Doch auch die alte, leicht süßliche, kaum herbe Songwriterromantik der Siebziger Jahre darf 2011 noch einmal zum Zuge kommen. So klingt das nostalgische 'Kiss Me' wie eine Reminiszenz an Waits' Tage der Adoleszenz und Alben wie "The Heart Of Saturday Night". Mit 'Satisfied' allerdings haut Tom dann wieder einen schwer groovenden Rootsrock raus, der sich nichtmal zu waschen braucht. "Wenn ich abgetreten bin, rollt meine Wirbel wie Würfel aus", fordert er da und stellt gegenüber dem dritten Gitarristen Keith und dessen langjährigem Weggefährten Mick klar, dass Tom nicht gedenkt, ohne seine Satisfaction abzutreten.
Man braucht allerdings nicht zu meinen, "Bad As Me" sei ein reines Retroalbum. 'Last Leaf' ist eine nahezu zeitlose Songwriterballade, die zu den schönsten zählt, die je geschrieben wurden, und direkt danach folgt mit dem großartigen 'Hell Broke Luce' ein Stück, wie es aktueller kaum sein könnte. Das kaum gezügelte Pandemonium von "Real Gone" wird hier noch auf die Spitze getrieben, sodass dieser (Anti-)Krieg-Song auch ohne Metal heavier als MOTÖRHEADs 'Orgasmatron' und ähnlich zerrissen wie Jimi Hendrix' 'Star Spangled Banner'-Version klingt.

AUFGABE 1
Gib aus den Einträgen die Zeilen ab der Zeile mit „With the heading“ bis zum Ende der Einträge unverändert wieder.

Gespeicherte Einträge:

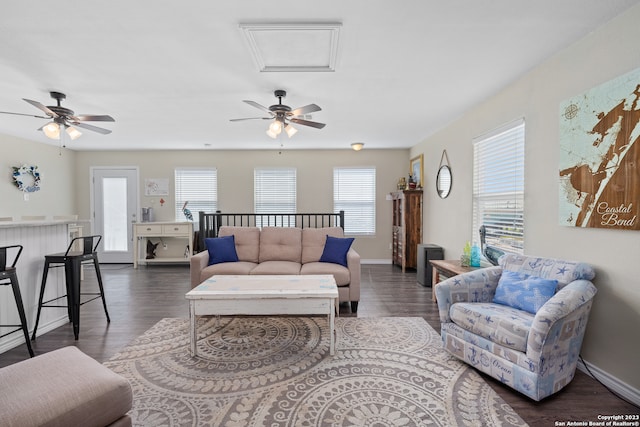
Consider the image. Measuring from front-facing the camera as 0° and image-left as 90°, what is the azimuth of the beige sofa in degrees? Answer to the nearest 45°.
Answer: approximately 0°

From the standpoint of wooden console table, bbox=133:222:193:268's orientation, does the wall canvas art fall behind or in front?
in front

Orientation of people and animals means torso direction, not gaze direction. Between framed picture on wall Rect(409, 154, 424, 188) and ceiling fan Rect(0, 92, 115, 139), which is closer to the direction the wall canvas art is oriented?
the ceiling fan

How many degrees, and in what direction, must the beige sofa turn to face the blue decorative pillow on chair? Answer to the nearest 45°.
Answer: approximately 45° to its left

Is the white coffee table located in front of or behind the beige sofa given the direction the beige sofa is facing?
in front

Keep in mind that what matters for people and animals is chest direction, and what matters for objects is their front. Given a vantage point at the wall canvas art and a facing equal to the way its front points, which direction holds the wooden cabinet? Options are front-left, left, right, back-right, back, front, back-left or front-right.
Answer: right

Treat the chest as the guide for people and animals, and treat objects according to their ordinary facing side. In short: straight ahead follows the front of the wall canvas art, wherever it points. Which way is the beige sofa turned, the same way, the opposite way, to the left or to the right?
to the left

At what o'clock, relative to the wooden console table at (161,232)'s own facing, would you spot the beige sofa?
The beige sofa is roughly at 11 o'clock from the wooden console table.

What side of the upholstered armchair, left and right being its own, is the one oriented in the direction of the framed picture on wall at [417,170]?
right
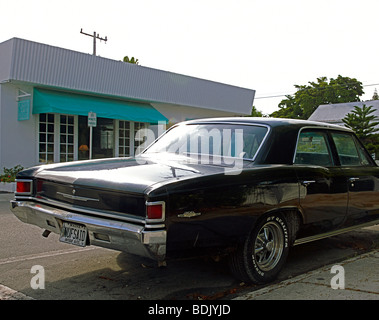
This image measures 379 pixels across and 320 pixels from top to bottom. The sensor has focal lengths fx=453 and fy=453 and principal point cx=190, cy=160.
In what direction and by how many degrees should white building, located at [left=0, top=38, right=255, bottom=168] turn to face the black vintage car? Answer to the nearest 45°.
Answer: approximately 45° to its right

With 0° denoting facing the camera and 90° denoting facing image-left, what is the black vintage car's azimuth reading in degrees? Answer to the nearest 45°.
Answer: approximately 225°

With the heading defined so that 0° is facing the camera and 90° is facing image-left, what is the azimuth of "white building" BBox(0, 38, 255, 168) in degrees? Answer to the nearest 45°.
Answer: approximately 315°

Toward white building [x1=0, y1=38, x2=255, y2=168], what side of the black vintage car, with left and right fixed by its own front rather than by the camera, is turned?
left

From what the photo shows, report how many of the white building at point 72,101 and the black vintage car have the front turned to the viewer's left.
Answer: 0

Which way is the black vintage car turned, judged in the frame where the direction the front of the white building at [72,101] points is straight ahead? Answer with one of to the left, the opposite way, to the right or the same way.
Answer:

AUFGABE 2
Liste alle Songtitel auf, die im Textauszug über das Album „Bad As Me“ genannt werden.

ANTWORT 1
With the heading defined so that 0° is facing the camera and 90° is facing image-left, what is the azimuth of "white building" BBox(0, 38, 255, 168) in degrees? Answer to the nearest 45°.
Answer: approximately 315°

Toward white building [x1=0, y1=38, x2=255, y2=168], what side of the black vintage car, with left and right fixed by its own front rather than by the camera, is turned?
left

From what the photo shows, report how many of the white building at point 72,101 and the black vintage car have the front turned to the viewer's left.
Answer: 0

Which way is the black vintage car turned, judged in the frame where the direction the front of the white building at [72,101] points is straight ahead? Answer with one of to the left, the opposite way, to the right or the same way.
Answer:

ANTWORT 2
Kiss Me
Satisfied
Last Leaf
Hell Broke Luce
Orgasmatron
Star Spangled Banner